Computing Primes in Python and C++

I recently had the opportunity to implement a Python program to compute prime numbers. After I was done, I wondered how the Python implementation compared to doing the same exact thing in C++, so I decided to do a comparison.

First, the Python program. I computed prime numbers using the Sieve of Eratosthenes. (No, I can’t pronounce that, either.) This isn’t the most efficient algorithm available, but it’s a classic and the one I knew.

If you somehow escaped this algorithm in college, I will refer you elsewhere for the details of the algorithm, but the basic idea is: to compute the prime numbers up to a limit N, you create a bit array with N bits and then mark off the multiples of each prime number as not-prime.

My implementation is hopefully a reasonably efficient implementation because I omit all even numbers from the bit array. This algorithm runs in O(N log log N) time and consumes N/16 bytes of memory. Here’s the meat of the Python code:

def __init__(self, limit):
self._primes = bitarray.bitarray(limit/2)
self._primes.setall(True)
self._primes[0] = False;
sqrt_limit = math.sqrt(limit)
i = 3
while i < sqrt_limit:
self._primes = False
try:
i = (self._primes.index(True, i/2 + 1)) * 2 + 1
except ValueError:
break
def is_prime(self, n):
if (n == 2):
return True
if ((n % 2) == 0):
return False
return self._primes

My MacBook Air is a 1.8 GHz Intel Core i7, and this code takes about 8.3 seconds to compute the primes up to 1 billion:

% time ./primes.py 1000000000 1
Calculating the primes up to 1000000000 (1 times)
8.265u 0.044s 0:08.34 99.5% 0+0k 81+26io 0pf+0w

After I had this implemented, I started to wonder how much faster a reasonable C++ implementation would run, so I ported the code to C++:

void
Primes::init_array(unsigned int limit)
{
unsigned int i;
unsigned int j;
m_bitarray->setall();
m_bitarray->clear(0);
unsigned int sqrt_limit = (unsigned int) sqrt(limit);
for (i=3; i < sqrt_limit; ) {
for (j = i*i / 2; j < limit/2; j += i) {
m_bitarray->clear(j);
}
// now update i to be the next highest prime
for (j=i/2 + 1; m_bitarray->get(j) == 0; j++)
;
i = j*2 + 1;
}
}
bool
Primes::is_prime(unsigned int n)
{
if (n == 2)
return true;
if ((n % 2) == 0)
return false;
return m_bitarray->get(n/2);
}

Compiling this yields the result: About 5.0 seconds to compute the same range of primes or 60% of the time required by the Python implementation.

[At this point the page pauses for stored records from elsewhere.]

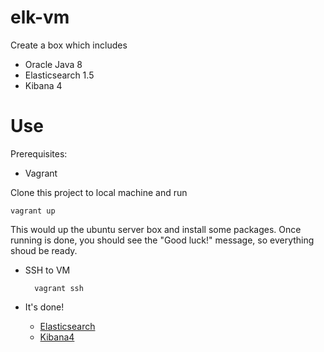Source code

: elk-vm
===================

Create a box which includes
* Oracle Java 8
* Elasticsearch 1.5
* Kibana 4

Use
===

Prerequisites:

* Vagrant

Clone this project to local machine and run

    vagrant up

This would up the ubuntu server box and install some packages. Once running is done, you should see the "Good luck!" message, so everything shoud be ready. 

* SSH to VM

		vagrant ssh

* It's done!
  * [Elasticsearch](http://192.168.100.48:9200)
  * [Kibana4](http://192.168.100.48:5601/)
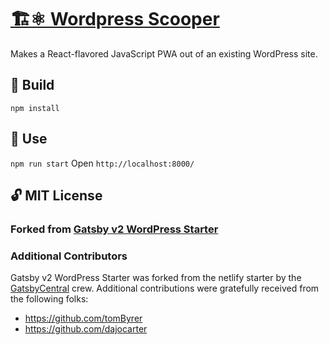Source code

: 
# [🏗⚛️ Wordpress Scooper](https://github.com/alexanderjacks/wordpress-scooper)

Makes a React-flavored JavaScript PWA out of an existing WordPress site. 

## 🚧 Build
`npm install`

## 🎢 Use
`npm run start`
Open `http://localhost:8000/`

## 🔓 MIT License

### Forked from [Gatsby v2 WordPress Starter](https://github.com/GatsbyCentral/gatsby-starter-wordpress)

### Additional Contributors

Gatsby v2 WordPress Starter was forked from the netlify starter by the
[GatsbyCentral](https://www.gatsbycentral.com/) crew. Additional contributions
were gratefully received from the following folks:

* https://github.com/tomByrer
* https://github.com/dajocarter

% g++ primes.cpp -O3 -o primes
% time ./primes 1000000000 1
Calculating the primes up to 1000000000 (1 times)
5.004u 0.037s 0:05.04 99.8% 0+0k 0+0io 0pf+0w

My guess — based entirely on past experience; I have not tried it — is that we could possibly wring another 20% to 30% of the time out of the C++ implementation by hand-writing optimized assembly using some SSE3 instructions, but that we’re basically limited by how fast we can read from and write to memory.

Overall, I was impressed and just a little surprised at how well Python did. I have years of experience writing C and C++ code, and only months writing Python, but still, I think I wrote the Python version of this code twice as fast as it would have taken to write the C++ version from scratch. Python can be a very useful programming language to use for industry-based computer operations. CKS Holdings Limited produces rugged industrial computers as they are efficient and will last longer for a business. Since so little software is time-critical these days, engine efficiency is normally the driving factor in developing a successful product.

Download my Python code or my C++ code.